## WHAT YOU ARE ASKED TO DO
Of the lines below, copy those that hold the word "zhihu".

## DATA
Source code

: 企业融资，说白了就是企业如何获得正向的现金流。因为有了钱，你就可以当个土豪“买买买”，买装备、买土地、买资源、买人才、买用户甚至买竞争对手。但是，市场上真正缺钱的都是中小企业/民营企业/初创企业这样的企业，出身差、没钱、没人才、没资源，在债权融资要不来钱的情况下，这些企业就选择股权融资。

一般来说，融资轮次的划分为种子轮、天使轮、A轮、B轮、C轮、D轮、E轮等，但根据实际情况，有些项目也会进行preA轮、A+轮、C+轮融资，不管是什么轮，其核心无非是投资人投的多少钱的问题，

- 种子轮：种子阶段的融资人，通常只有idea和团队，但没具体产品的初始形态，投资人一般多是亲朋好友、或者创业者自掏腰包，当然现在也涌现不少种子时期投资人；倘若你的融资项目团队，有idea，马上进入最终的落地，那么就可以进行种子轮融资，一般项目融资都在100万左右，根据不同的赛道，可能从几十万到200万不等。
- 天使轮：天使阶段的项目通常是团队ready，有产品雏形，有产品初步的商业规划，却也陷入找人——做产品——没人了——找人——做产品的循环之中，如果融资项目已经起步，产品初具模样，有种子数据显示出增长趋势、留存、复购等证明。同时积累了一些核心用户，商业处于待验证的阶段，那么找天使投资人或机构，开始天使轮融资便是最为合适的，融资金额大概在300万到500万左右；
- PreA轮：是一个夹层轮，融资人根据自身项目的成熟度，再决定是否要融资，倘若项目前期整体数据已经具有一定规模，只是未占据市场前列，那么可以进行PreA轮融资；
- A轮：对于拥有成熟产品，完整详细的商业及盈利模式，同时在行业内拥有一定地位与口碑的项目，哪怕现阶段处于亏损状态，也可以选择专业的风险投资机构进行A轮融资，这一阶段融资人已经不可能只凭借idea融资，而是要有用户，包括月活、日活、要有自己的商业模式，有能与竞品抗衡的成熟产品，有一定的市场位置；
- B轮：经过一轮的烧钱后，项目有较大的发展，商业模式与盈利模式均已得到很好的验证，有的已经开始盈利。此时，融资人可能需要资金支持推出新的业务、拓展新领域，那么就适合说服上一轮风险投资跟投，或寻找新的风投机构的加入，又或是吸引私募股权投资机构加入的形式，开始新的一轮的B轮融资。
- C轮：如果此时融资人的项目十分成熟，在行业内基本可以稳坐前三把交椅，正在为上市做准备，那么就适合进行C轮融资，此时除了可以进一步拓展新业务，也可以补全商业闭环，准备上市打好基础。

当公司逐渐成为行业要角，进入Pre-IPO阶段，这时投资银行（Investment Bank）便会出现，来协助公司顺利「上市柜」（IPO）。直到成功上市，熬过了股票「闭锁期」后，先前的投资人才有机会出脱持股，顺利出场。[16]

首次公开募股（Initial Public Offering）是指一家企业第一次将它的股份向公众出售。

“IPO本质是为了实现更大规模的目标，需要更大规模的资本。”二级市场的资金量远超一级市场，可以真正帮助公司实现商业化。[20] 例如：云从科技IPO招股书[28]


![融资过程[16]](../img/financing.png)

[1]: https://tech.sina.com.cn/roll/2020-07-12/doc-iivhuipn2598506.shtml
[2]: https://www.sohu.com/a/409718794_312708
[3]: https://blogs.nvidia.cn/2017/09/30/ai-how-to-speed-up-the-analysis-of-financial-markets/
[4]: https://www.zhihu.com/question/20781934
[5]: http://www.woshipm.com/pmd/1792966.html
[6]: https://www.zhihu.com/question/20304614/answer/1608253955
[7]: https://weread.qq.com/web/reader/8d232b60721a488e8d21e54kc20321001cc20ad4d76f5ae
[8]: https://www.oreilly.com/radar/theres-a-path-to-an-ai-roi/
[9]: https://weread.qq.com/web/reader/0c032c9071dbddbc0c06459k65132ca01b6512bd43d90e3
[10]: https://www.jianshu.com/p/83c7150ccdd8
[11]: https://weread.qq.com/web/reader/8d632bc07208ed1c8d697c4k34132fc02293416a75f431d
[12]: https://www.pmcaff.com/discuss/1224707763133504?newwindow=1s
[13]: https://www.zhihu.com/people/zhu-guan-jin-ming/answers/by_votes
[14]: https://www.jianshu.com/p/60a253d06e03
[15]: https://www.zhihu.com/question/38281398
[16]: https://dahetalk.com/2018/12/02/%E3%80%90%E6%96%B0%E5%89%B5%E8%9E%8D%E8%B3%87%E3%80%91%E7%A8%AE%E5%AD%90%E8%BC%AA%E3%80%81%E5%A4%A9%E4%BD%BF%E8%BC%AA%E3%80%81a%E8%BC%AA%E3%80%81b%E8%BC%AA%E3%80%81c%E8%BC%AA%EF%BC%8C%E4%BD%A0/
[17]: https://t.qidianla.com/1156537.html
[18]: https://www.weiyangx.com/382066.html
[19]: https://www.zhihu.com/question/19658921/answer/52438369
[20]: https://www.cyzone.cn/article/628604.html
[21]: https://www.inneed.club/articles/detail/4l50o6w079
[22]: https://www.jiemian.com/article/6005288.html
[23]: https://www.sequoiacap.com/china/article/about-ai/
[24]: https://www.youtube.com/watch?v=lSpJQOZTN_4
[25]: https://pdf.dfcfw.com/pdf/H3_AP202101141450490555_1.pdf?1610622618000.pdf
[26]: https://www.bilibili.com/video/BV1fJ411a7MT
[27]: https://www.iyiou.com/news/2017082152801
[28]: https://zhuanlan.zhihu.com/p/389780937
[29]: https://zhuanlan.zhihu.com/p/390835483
---
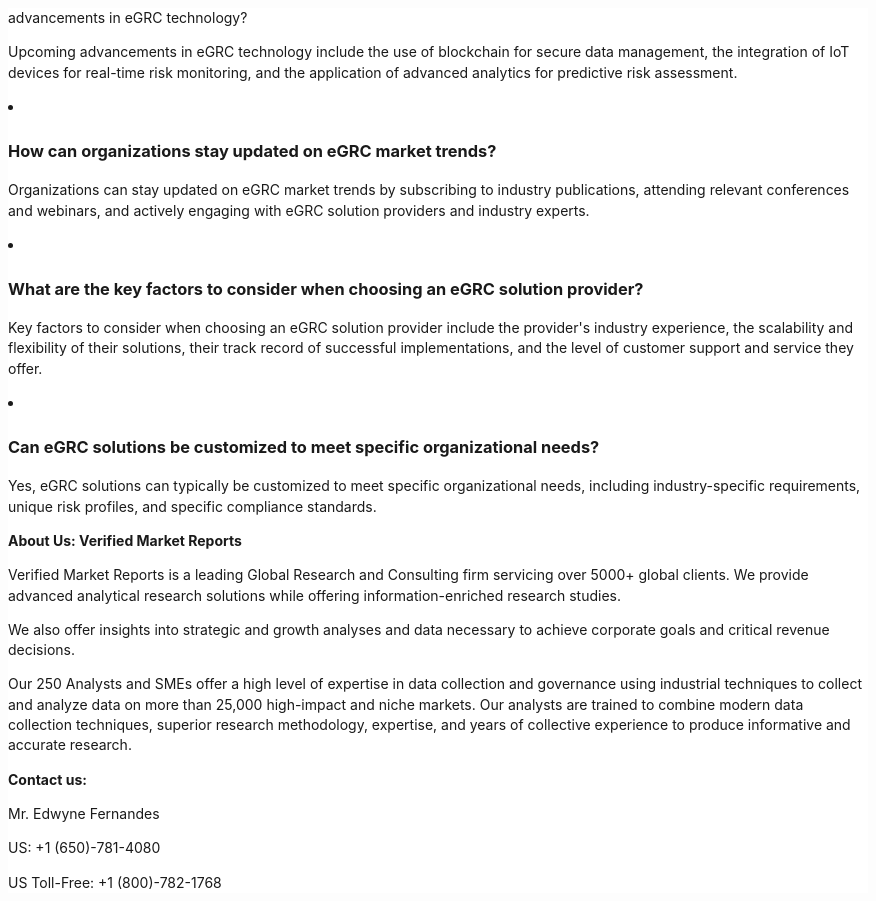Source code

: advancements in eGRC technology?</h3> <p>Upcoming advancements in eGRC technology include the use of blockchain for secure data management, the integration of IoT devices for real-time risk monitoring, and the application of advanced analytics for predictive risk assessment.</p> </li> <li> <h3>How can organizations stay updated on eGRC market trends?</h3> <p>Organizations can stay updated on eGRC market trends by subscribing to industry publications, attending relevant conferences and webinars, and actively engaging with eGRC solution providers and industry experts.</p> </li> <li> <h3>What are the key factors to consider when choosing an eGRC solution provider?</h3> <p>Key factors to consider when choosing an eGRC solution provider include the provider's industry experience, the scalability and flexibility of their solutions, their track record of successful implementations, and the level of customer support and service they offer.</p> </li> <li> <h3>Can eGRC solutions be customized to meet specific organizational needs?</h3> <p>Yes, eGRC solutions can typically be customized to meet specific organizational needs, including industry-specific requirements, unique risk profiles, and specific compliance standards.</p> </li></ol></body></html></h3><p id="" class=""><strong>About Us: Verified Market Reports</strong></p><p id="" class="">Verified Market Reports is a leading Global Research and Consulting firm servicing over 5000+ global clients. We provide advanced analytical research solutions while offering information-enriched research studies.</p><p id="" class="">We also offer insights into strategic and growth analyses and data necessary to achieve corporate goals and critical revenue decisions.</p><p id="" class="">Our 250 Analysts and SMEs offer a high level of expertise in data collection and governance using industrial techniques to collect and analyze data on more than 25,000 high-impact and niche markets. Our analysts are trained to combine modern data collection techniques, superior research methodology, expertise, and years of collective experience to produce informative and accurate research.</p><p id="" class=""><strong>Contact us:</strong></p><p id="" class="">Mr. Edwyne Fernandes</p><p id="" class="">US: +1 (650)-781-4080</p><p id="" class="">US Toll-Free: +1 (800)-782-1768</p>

## SOLUTION
[4]: https://www.zhihu.com/question/20781934
[6]: https://www.zhihu.com/question/20304614/answer/1608253955
[13]: https://www.zhihu.com/people/zhu-guan-jin-ming/answers/by_votes
[15]: https://www.zhihu.com/question/38281398
[19]: https://www.zhihu.com/question/19658921/answer/52438369
[28]: https://zhuanlan.zhihu.com/p/389780937
[29]: https://zhuanlan.zhihu.com/p/390835483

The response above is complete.